Retrospective Study
Copyright ©The Author(s) 2022. Published by Baishideng Publishing Group Inc. All rights reserved.
World J Diabetes. Jun 15, 2022; 13(6): 454-465
Published online Jun 15, 2022. doi: 10.4239/wjd.v13.i6.454
Immediate-release tofacitinib reduces insulin resistance in non-diabetic active rheumatoid arthritis patients: A single-center retrospective study
Chrong-Reen Wang, Hung-Wen Tsai
Chrong-Reen Wang, Department of Internal Medicine, National Cheng Kung University Hospital, Tainan 70403, Taiwan
Hung-Wen Tsai, Department of Pathology, National Cheng Kung University Hospital, Tainan 70403, Taiwan
Author contributions: Wang CR designed the report, collected the clinical data, and wrote the paper; Wang CR and Tsai HW analyzed the clinical data.
Institutional review board statement: This study was approved by the Ethics Committee of National Cheng Kung University Hospital, No.
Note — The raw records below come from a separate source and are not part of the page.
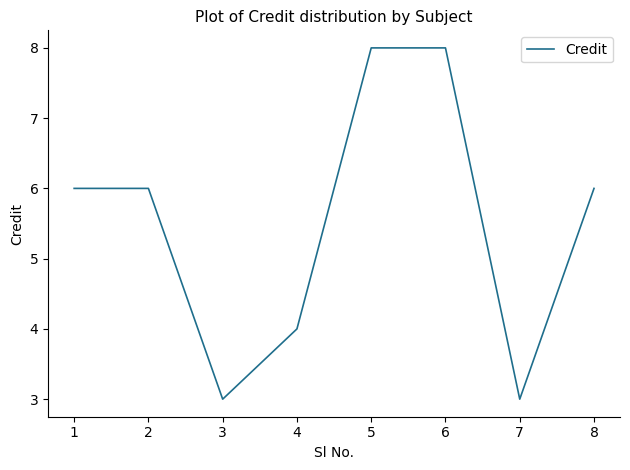

What is the maximum value shown in the chart?

8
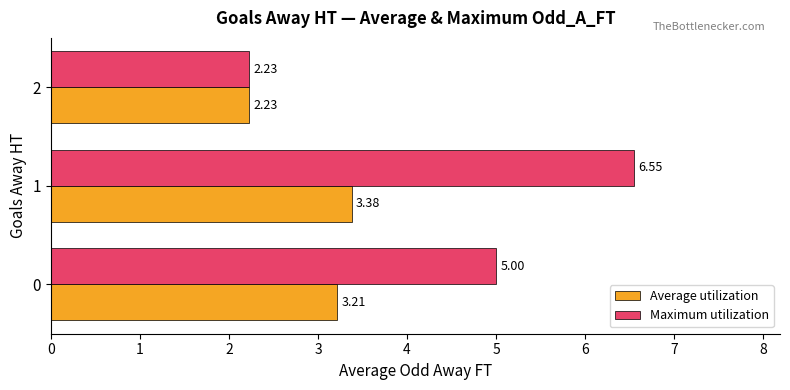

Which category has the lowest value across all series?

2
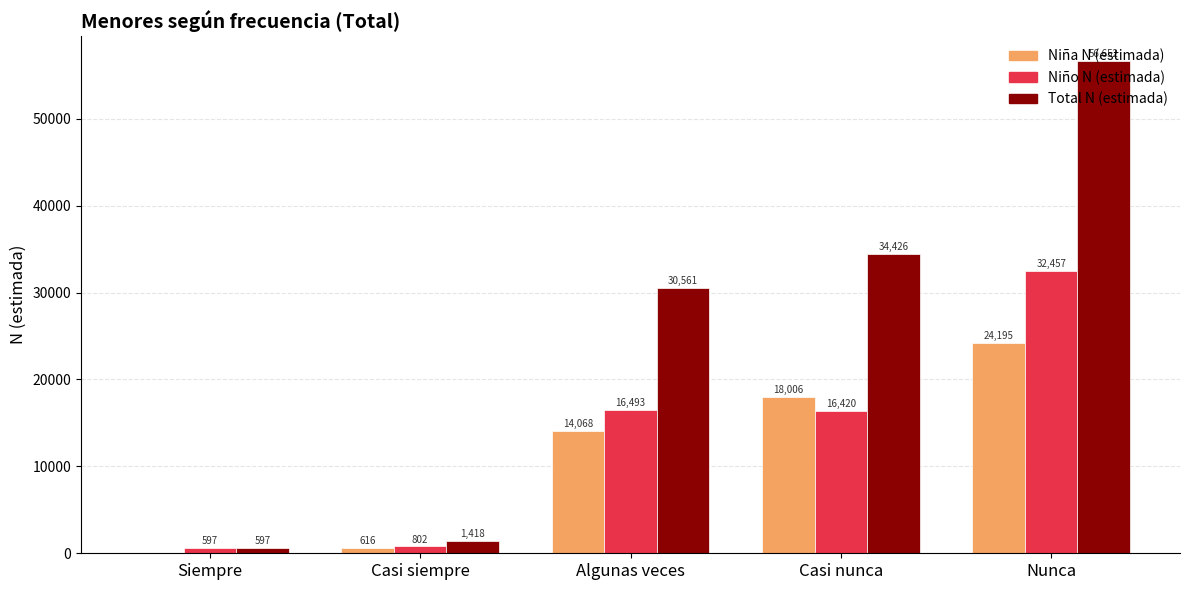

The value of Niña N (estimada) at Casi nunca is 25538. True or false?

False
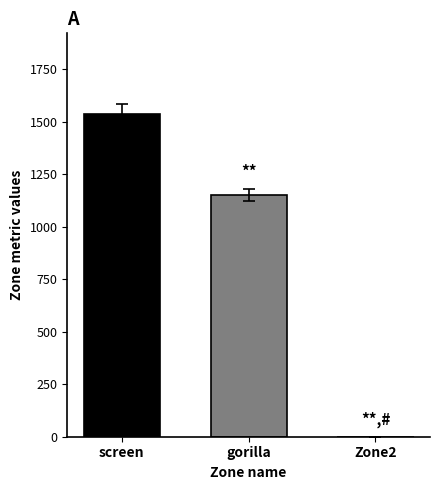

What is the sum of the values at gorilla and Zone2?

1151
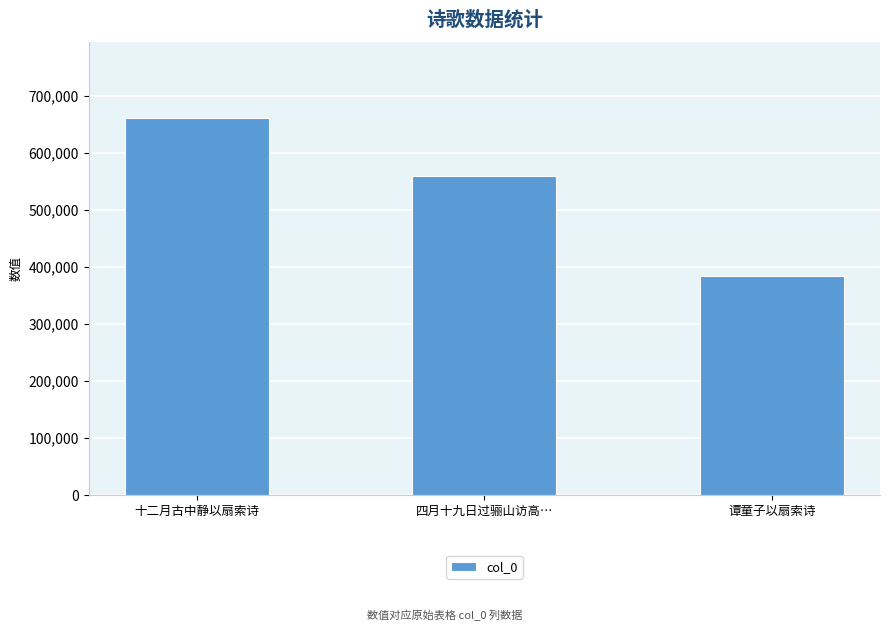

What is the label of the 2nd bar from the right?

四月十九日过骊山访高…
B-ER-105-108.
Informed consent statement: The Institutional Review Board waived the requirement of informed consent from each patient due to the study being classified as a retrospective review of medical records.
Conflict-of-interest statement: All the authors report no relevant conflicts of interest for this article.
Data sharing statement: The data of this study can be provided to researchers by the corresponding author upon reasonable request.
Open-Access: This article is an open-access article that was selected by an in-house editor and fully peer-reviewed by external reviewers. It is distributed in accordance with the Creative Commons Attribution NonCommercial (CC BY-NC 4.0) license, which permits others to distribute, remix, adapt, build upon this work non-commercially, and license their derivative works on different terms, provided the original work is properly cited and the use is non-commercial. See: https://creativecommons.org/Licenses/by-nc/4.0/
Corresponding author: Chrong-Reen Wang, MD, PhD, Full Professor, Department of Internal Medicine, National Cheng Kung University Hospital, No. 138 Sheng-Li Road, Tainan 70403, Taiwan. wangcr@mail.ncku.edu.tw
Received: January 14, 2022
Peer-review started: January 14, 2022
First decision: April 18, 2022
Revised: April 18, 2022
Accepted: May 28, 2022
Article in press: May 28, 2022
Published online: June 15, 2022
ARTICLE HIGHLIGHTS
Research background

An increased risk of insulin resistance (IR) has been identified in rheumatoid arthritis (RA), a chronic inflammatory disorder with elevated levels of pathogenic cytokines. Biologics targeting proinflammatory cytokines can control the disease and improve insulin sensitivity in RA.

Research motivation

Although Janus kinase (JAK) signaling can regulate cytokine receptors and participate in RA pathogenesis, it remains to be elucidated whether there is a reduction of IR in such patients under JAK inhibitor (JAKi) therapy.

Research objectives

This study examined the effect of JAKi treatment on the reduction of IR in RA with active disease.

Research methods

A retrospective study was carried out in non-diabetic active RA patients under tofacitinib (TOF) therapy with 5 mg twice-daily immediate-release formulation from 2017 to 2021.

Research results

Fifty-six RA patients aged 30 years to 75 years (52.3 ± 11.1) with DAS 28 values 4.54 to 7.37 (5.82 ± 0.74), were classified into high- and low-IR groups based on the baseline homeostatic model assessment (HOMA)-IR levels. For the 30 patients naive to biologics, after a 24-wk therapeutic period, reduced levels of HOMA-IR were observed in the high-IR group (3.331 ± 1.036 vs 2.292 ± 0.707, P < 0.001). In another 26 patients exposed to tumor necrosis factor-α or interleukin-6 blockers, despite showing a decrease with lower magnitude than that observed in the naïve patients, reduced HOMA-IR levels were also identified in the high-IR group (2.924 ± 0.790 vs 2.545 ± 1.080, P = 0.018).

Research conclusions

In this retrospective study, our results demonstrated reduced IR following 24-wk TOF therapy in non-diabetic active RA patients.

Research perspectives

Further prospective studies can be performed in both non-diabetic patients and those with comorbid diabetes to clearly elucidate the effect of TOF on IR in active RA.